As drama builds around Johnson, four bills highlight GOP debate

As drama builds around Johnson, four bills highlight GOP debate

As drama builds around Johnson, four bills highlight GOP debate

North Carolina Republican Greg Murphy believes the U.S. House will fund three separate foreign aid bills this week – one of them for Israel – but debate abounds.

With the GOP at war with itself on Capitol Hill, the congressman offers his prediction with an undercurrent of frustration.

The possible effort to remove Speaker Mike Johnson, a sub-plot to the funding drama, is “an absolute destruction to the Republican Party, and it’s from within,” Murphy, a surgeon by trade, said on Washington Watch Tuesday.

If House Republicans and their one-seat majority are to avoid a conjoined aid bill for Israel and Ukraine, they’ll have to play hardball. The White House has already said it won’t support a bill that funds Israel alone, even though America’s Middle East ally was just attacked by Iran with more than 300 armed drones and missiles.

In a split with the Senate version, Johnson announced his plan for aid bills for Israel, Ukraine and Taiwan on Monday, along with a bill for national security. This allows some Republicans like Marjorie Taylor Greene, who earlier this month filed a motion to remove Johnson as Speaker, to support Israel aid without supporting more funding for Ukraine in its war against Russia.

Expressing anger over billions going for foreign aid, some Republicans were already upset with Johnson’s support for the $1.2 trillion spending bill in March.

'It makes absolutely no sense'

On Tuesday, Rep. Thomas Massie (R-Kentucky) announced his intention to co-sponsor Greene’s motion to vacate.

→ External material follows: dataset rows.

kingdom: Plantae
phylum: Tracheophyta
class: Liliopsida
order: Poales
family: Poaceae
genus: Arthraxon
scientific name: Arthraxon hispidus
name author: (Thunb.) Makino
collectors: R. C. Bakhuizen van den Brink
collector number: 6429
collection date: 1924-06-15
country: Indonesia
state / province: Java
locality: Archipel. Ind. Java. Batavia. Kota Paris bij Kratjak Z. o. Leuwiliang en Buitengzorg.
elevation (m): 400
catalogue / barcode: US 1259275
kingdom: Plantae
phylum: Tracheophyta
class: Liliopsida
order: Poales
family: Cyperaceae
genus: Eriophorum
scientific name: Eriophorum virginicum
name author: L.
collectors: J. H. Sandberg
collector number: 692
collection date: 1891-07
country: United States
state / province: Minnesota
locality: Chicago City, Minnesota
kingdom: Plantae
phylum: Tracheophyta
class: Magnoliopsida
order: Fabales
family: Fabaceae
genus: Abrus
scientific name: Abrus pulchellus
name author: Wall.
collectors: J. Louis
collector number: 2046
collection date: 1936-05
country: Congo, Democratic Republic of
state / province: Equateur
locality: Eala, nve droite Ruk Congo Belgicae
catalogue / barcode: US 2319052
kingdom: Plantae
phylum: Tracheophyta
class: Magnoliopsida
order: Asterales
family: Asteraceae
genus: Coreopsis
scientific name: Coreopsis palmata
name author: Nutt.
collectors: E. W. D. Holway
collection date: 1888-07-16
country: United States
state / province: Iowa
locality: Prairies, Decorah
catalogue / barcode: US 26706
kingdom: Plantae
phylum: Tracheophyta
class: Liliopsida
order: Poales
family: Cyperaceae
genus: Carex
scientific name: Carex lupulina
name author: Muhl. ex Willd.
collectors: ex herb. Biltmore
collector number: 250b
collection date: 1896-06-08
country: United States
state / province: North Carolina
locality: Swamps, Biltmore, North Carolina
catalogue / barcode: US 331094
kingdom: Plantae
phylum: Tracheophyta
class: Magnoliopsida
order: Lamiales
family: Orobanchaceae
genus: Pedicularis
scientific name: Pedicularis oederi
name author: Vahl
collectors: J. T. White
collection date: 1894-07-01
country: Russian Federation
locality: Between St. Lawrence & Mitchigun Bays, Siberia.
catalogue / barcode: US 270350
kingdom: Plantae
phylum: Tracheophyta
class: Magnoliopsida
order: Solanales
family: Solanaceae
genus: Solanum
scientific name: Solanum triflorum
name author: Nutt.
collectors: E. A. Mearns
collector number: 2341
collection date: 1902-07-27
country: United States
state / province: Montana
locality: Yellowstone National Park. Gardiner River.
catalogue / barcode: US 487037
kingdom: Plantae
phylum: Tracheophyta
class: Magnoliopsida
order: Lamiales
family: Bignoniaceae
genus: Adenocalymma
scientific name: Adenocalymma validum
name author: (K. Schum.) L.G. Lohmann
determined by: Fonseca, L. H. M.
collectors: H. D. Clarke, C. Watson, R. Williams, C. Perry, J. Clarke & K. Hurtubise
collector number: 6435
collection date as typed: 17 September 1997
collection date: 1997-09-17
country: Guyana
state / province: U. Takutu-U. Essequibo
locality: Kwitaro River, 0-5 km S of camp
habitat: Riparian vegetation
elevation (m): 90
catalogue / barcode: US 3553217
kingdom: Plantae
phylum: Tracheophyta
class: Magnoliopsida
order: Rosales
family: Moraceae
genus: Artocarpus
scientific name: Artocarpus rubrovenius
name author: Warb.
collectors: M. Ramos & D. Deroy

It’s unclear when a vote might occur.

“It makes absolutely no sense,” Murphy told show host Tony Perkins. “As a surgeon four and five steps ahead, because if you don't, then bad things happen in surgery. What's the four and five steps ahead when Matt Gatez did this before McCarthy, which was absolute, absolutely ridiculous. When we asked who's next, well, he just throws up his hands very coyly and says ‘I don't know.’ Well, what do you do? ‘I don't know.’ What is this saying to the world?”

Johnson finally emerged as Speaker after several failed attempts by other candidates when former Speaker Kevin McCarthy was abruptly booted last fall.

“If you pull so hard to the far right, guess where you end up? You end up in the furthest Left there is,” Murphy warned. 

Foreign aid bills top $100 billion

According to the Council on Foreign Relations, the Biden administration has spent $75 billion in Ukraine assistance since that country’s war with Russia began in 2022.

By comparison, the 2024 fiscal year budget for the U.S. Marine Corps is $53 billion. 

It is unclear how much the four bills being debated in the House will cost U.S. taxpayers. In the Senate version, which combined all four of them, senators were debating a $118 billion bill in February, according to an ABC News story. 

Meanwhile, the current national debt is more than $34.6 trillion and climbing, with $1 trillion being added to the national debt every 100 days, according to CNBC.

Because of inflation, gas and grocery prices continue to rise. The current rate of inflation is 3.4 percent, up from February and March.

Not all Republicans on Capitol Hill oppose continued support of Ukraine. Murphy says he supports Ukraine funding and says Biden’s foreign policy weakness caused the war by creating an emboldened Vladimir Putin.

“Six months into his presidency we very ingloriously left Afghanistan after 20 years. The ramifications of such weakness as he has shown repeatedly, are now affecting all centers of the world," he said. "I firmly believe Ukraine would have never happened. Had Biden not done that, Putin never would have jumped that.  Now we’re testing China. Israel is being tested." 

Reacting to demands, Speaker Johnson is introducing separate bills. 

"You don’t like something, don’t vote for it. That’s a very judicious approach,” Murphy said.

Before the bills can come to the floor, the House will have to pass a rule allowing this procedure.

That’s Step 1.

Step 2 will be the House unifying its slim majority to pass the bills.

Step 3 will be getting them through the Senate.

“Some of these folks just don’t get it," Murphy insisted. "We don’t have the Senate. We don’t have the White House. We cannot have every full-blooded red meat Republican agenda. We just can’t do it. Some people want to tear down the government to do it. What an absolute way to let the far Left win.”